Stephen Brown: The you-are-there quality is dialed up to great effect, with several of the close encounters with deadly assaults among the most jarring. I did feel more could be done with the atmosphere of the “fun house” where all the journalists were lodged and that some of the relationships with locals could have been more vividly developed.

Question: What were the biggest changes made from book to film?

Ashley Williams: I laughed when I saw this question. Because SO MUCH! First, in the book, there’s Kim was a reporter for the Chicago Tribune, not a TV reporter. Aside from that, though, the film focuses specifically on Afghanistan. During the years Kim was over in Asia, she was based in India, and shuffled between Afghanistan and Pakistan with some regularity (hence the book title, The Taliban Shuffle). The whole Pakistan experience is missing from the film; but in the book, we get a good glimpse of the political climate in both places during the War and how that impacted our military effectiveness. Also, the Billy Bob Thornton character isn’t in the book.

Question: What did casting bring to the experience?

Ashley Williams: Tina Fey was spot on. Farouq, too. No one else really matters in going from page to screen because the other film characters are amalgams of people in the book.

Stephen Brown: Tina Fey owned the part with such command that I could imagine no one else in the role. I’m delighted she went out on this limb.

Question: Memoirs are notoriously tricky to adapt. They can range from cerebral (think My Week with Marilyn based on The Prince, the Showgirl and Me: Six Months on the Set with Marilyn and Olivier by Colin Clark) to adventurous (such as 127 Hours based on Between a Rock and a Hard Place by Aron Ralston). Where does this adaptation of The Taliban Shuffle fit in?

Stephen Brown: Despite the fact that it is very entertaining, this film won’t go down as among the best of this genre. I will say it compared favorably to Eat, Pray, Love and was an interesting examination about what an unmarried single woman in mid-life can do to shake things up considerably. These memoirs seemed destined to get the movie treatment.

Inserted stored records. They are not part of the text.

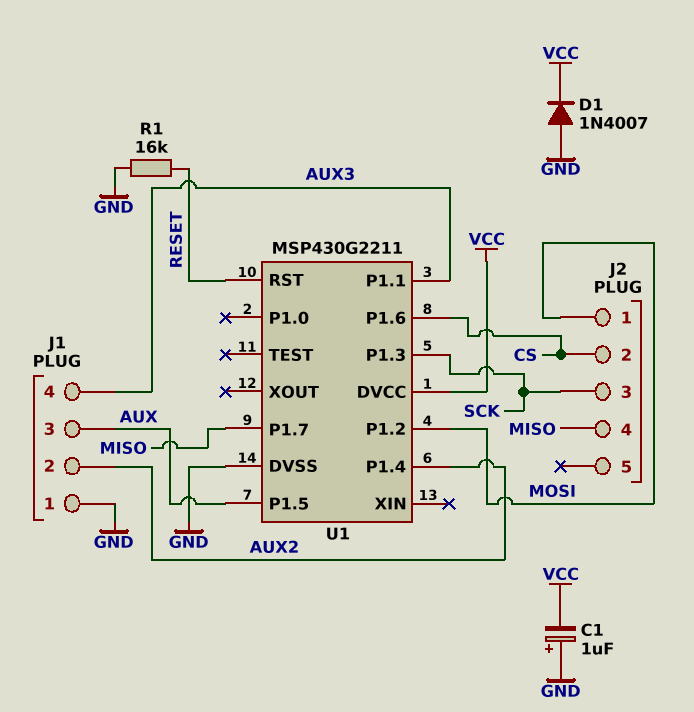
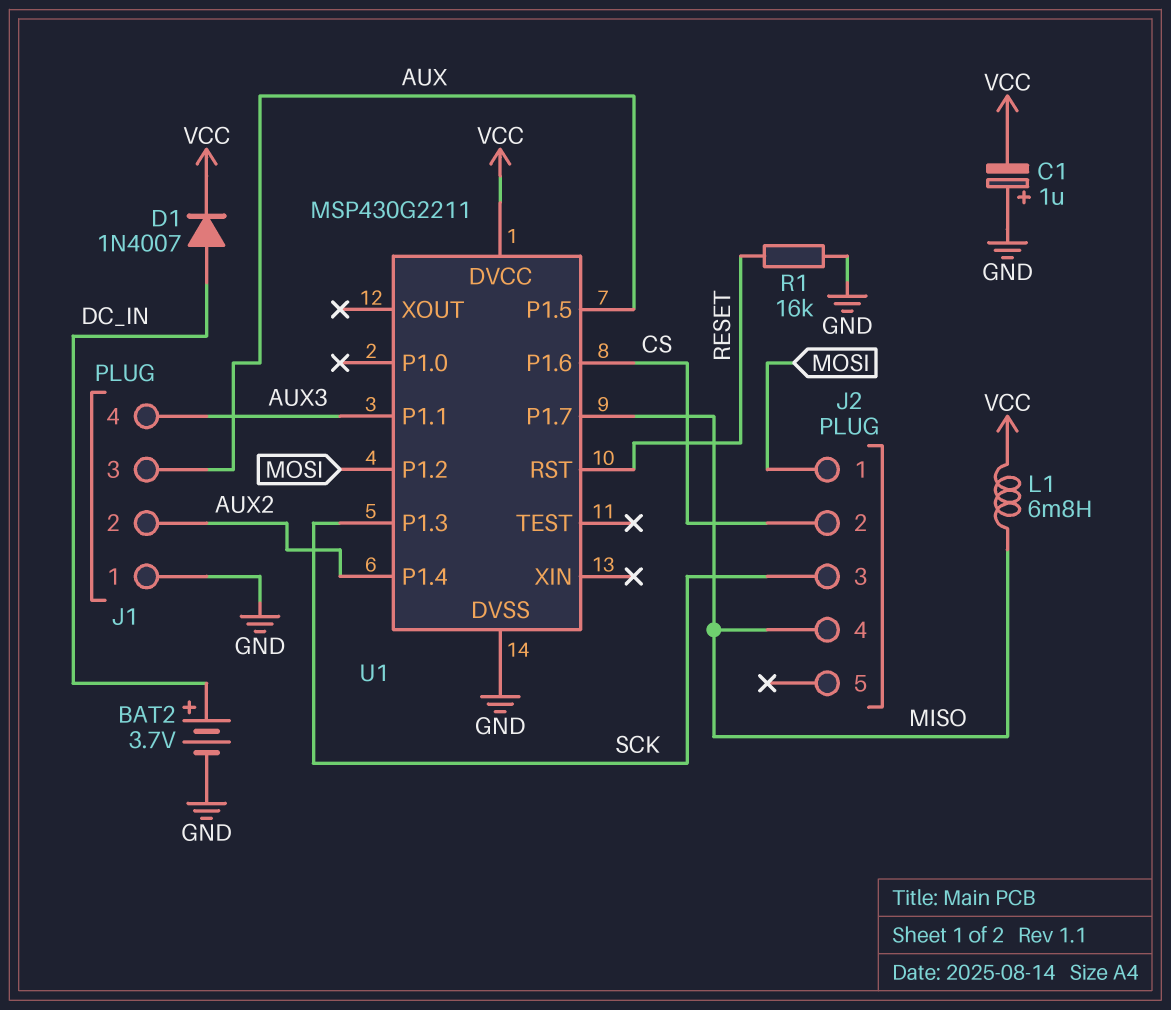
BAT2: none -> 3.7V (plus DC_IN, minus GND)
D1: diode 1N4007 (A GND, K VCC) -> diode 1N4007 (A DC_IN, K VCC)
L1: none -> 6.8mH (MISO, VCC)

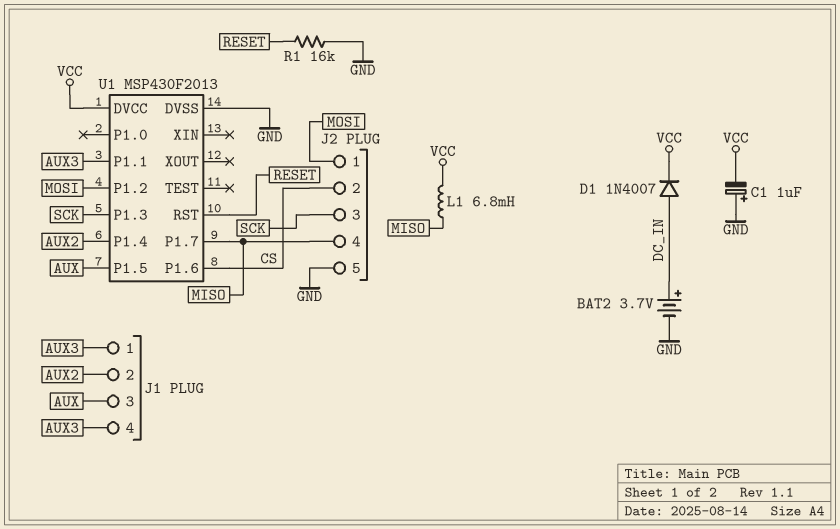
J1 pin 1: GND -> AUX3
J2 pin 5: none -> GND
U1: MSP430G2211 -> MSP430F2013

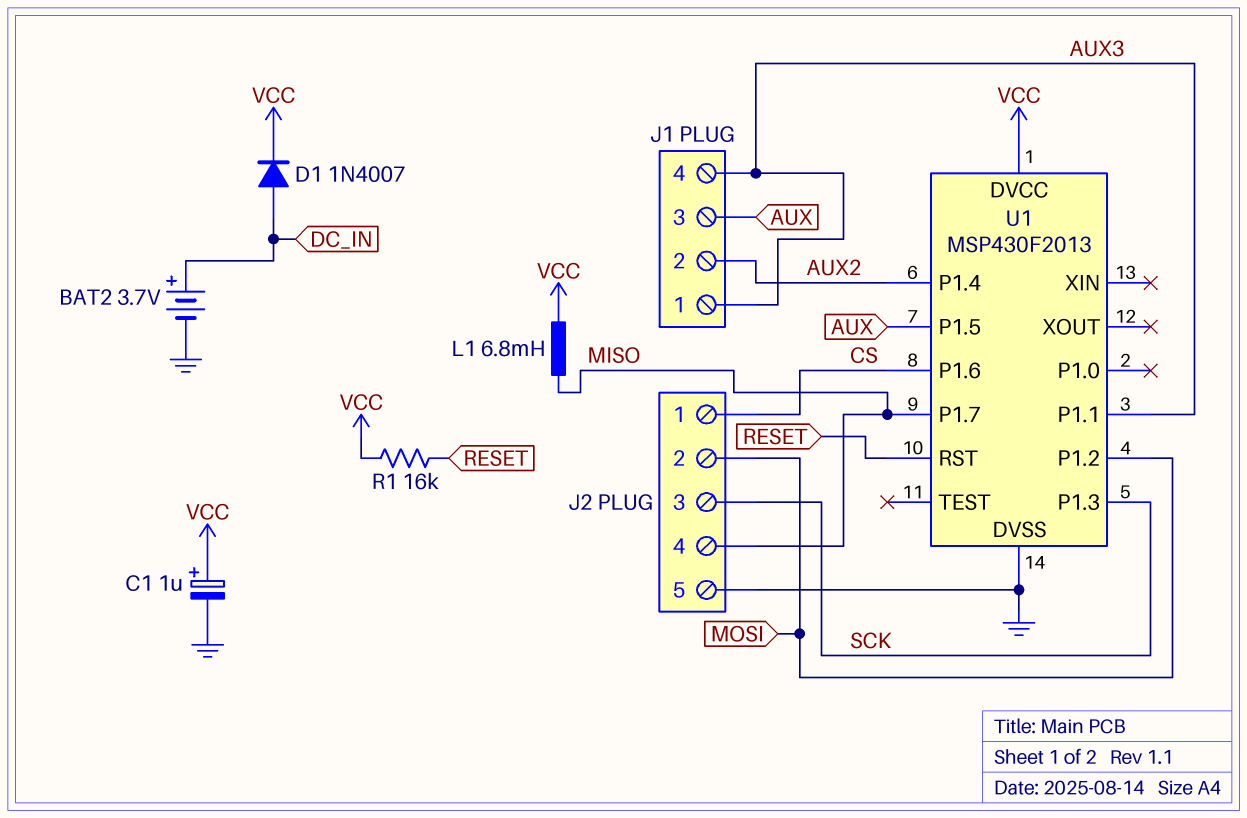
C1: 1uF (plus GND, minus VCC) -> 1uF (plus VCC, minus GND)
J2 pin 1: MOSI -> CS
J2 pin 2: CS -> MOSI
R1: 16k (GND, RESET) -> 16k (RESET, VCC)

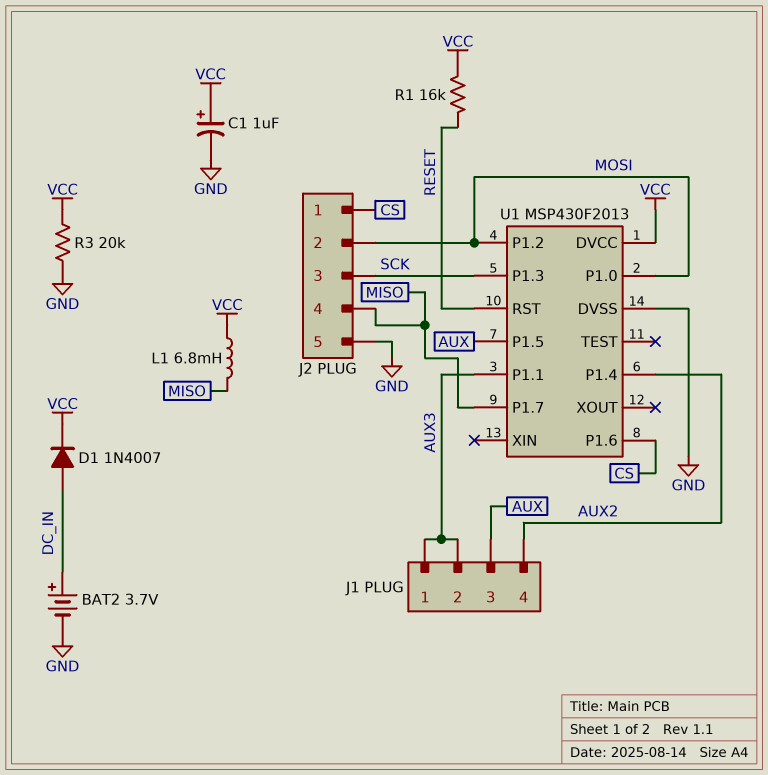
J1 pin 2: AUX2 -> AUX3
J1 pin 4: AUX3 -> AUX2
R3: none -> 20k (GND, VCC)
U1 pin P1.0: none -> MOSI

Ashley Williams: I agree that the book won’t go down in history the way a memoir of say, Sandra Day O’Connor or Ruth Bader Ginsberg might. And I admittedly haven’t read many other memoirs of reporters embedded in Iraq and/or Afghanistan. The film and book are so different, I really am not sure they are comparable. But comparing this memoir to the book Eat, Pray, Love or the inexplicably popular Wild, the difference for me is that Barker doesn’t come out of this with an amazing epiphany or self-actualization moment. She’s an ordinary woman who ended up in this extraordinary situation and she learned a lot about herself, but I read this more as an exploration of how running from something can take us to places we never expected. That circumstances can drag us more deeply into something than we desire, and at some point, we have to decide how we want to live.

Did you have favorite plot points?

Stephen Brown: There weren’t that many standout moments, but I actually liked a sequence in the last fifteen minutes when a minor character is re-introduced, and a moment of catharsis ensues.

Ashley Williams: It’s so funny that Stephen mentions his favorite fifteen minutes at the end of the film, because this was glossed over in the book, awarded three to five sentences max. For me, in the book, it was Kim’s going away party, the resolution of her friendship with Farouq.

Question: So was it overall something you’d recommend?

Ashley Williams: Yes, both the book and the film. The book because it’s a perspective I don’t think we have seen a lot of in a tense region that is so different than our own. And the film because I was thoroughly entertained.

Stephen Brown: Absolutely. I was very pleasantly surprised and entertained. This isn’t one of those film experiences that stays with you a long time, but it is far more accomplished than expected.